■ Texto extractado ■
Solemnidad de Cristo Rey, Ciclo C

Lucas 23, 35-43: El reinado de Cristo: “Venga a nosotros tu reino…”

Autor: Padre Llucià Pou Sabaté  

 

 

 “Por Él fueron creadas todas las cosas que hay en los cielos y en la tierra, las visibles y las invisibles…” (de la segunda lectura: Colosenses, 1)

Jesús es "el alfa y la omega, el principio y el fin" (Ap 21,6), un Rey no como los de este mundo, ni de este mundo (Jn 18,36), pues reina radicalmente desde el no-poder, con la cruz: “descendiente del rey David humanamente. Constituido Rey del universo por Dios, su padre. Rey, pero sin palacios fastuosos, sin cortesanos ni servidumbre, sin guerras ni victorias, sin tributos ni privilegios. Rey que ha venido a servir y no a ser servido; no a robarles imagen a los hombres, sino a derramar su sangre para introducirles en su reino” (J. Martí Ballester).

■ Registros de datos ■

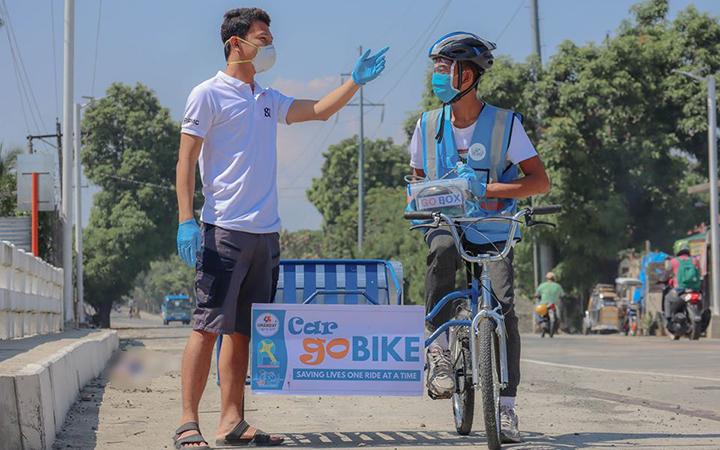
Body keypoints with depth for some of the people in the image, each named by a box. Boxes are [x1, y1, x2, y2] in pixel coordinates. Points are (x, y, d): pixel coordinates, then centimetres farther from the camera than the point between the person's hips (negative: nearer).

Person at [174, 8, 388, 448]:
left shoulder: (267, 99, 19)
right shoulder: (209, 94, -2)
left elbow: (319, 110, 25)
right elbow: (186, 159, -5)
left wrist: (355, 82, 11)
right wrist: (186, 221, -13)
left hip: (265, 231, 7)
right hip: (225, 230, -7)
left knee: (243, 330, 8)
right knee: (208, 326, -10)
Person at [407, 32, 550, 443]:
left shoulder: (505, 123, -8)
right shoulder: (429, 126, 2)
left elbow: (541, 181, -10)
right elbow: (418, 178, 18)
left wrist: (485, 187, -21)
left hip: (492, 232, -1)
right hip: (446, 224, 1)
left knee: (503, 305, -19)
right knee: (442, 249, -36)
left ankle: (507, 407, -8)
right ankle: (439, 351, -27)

==

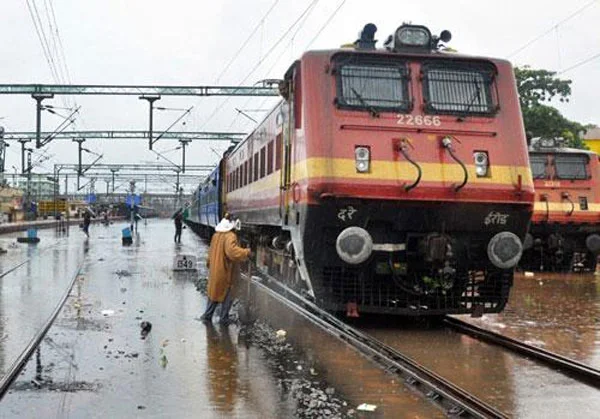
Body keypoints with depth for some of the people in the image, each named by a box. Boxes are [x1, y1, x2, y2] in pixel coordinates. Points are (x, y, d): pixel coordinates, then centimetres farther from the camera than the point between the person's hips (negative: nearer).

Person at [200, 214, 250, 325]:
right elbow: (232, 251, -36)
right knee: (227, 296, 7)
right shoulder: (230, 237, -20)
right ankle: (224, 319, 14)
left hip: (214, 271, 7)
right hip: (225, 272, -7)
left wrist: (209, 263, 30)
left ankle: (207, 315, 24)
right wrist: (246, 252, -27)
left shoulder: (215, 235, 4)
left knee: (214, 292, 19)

* * *

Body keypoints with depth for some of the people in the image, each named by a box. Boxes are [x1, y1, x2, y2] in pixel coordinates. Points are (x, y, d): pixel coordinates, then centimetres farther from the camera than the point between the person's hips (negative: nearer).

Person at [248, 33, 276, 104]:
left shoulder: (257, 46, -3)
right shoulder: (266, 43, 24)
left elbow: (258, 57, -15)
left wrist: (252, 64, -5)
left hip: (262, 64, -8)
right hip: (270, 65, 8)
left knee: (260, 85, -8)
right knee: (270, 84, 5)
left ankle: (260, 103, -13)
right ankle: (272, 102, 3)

■ Orden de trabajo A ■
Responda estas preguntas con base en el fragmento sobre Cristo Rey:
(i) ¿Qué pasaje del Evangelio de Lucas indica el encabezado?
(ii) ¿De qué lectura procede la cita que comienza con "Por Él fueron creadas"?
(iii) Según la cita atribuida a J. Martí Ballester, ¿de quién desciende humanamente este Rey?
■ Orden de trabajo B ■
Enumere todas las referencias bíblicas que figuran en el fragmento sobre Cristo Rey.
■ Orden de trabajo C ■
Transcriba el pasaje del fragmento sobre Cristo Rey que comienza en las palabras "Solemnidad de Cristo" y termina después de las palabras "(J. Martí Ballester).".

■ Respuesta del ejercicio A ■
(i) Lucas 23, 35-43.
(ii) De la segunda lectura: Colosenses, 1.
(iii) Del rey David.

■ Respuesta del ejercicio B ■
- Lucas 23, 35-43
- Colosenses, 1
- Ap 21,6
- Jn 18,36

■ Respuesta del ejercicio C ■
Solemnidad de Cristo Rey, Ciclo C

Lucas 23, 35-43: El reinado de Cristo: “Venga a nosotros tu reino…”

Autor: Padre Llucià Pou Sabaté  

 

 

 “Por Él fueron creadas todas las cosas que hay en los cielos y en la tierra, las visibles y las invisibles…” (de la segunda lectura: Colosenses, 1)

Jesús es "el alfa y la omega, el principio y el fin" (Ap 21,6), un Rey no como los de este mundo, ni de este mundo (Jn 18,36), pues reina radicalmente desde el no-poder, con la cruz: “descendiente del rey David humanamente. Constituido Rey del universo por Dios, su padre. Rey, pero sin palacios fastuosos, sin cortesanos ni servidumbre, sin guerras ni victorias, sin tributos ni privilegios. Rey que ha venido a servir y no a ser servido; no a robarles imagen a los hombres, sino a derramar su sangre para introducirles en su reino” (J. Martí Ballester).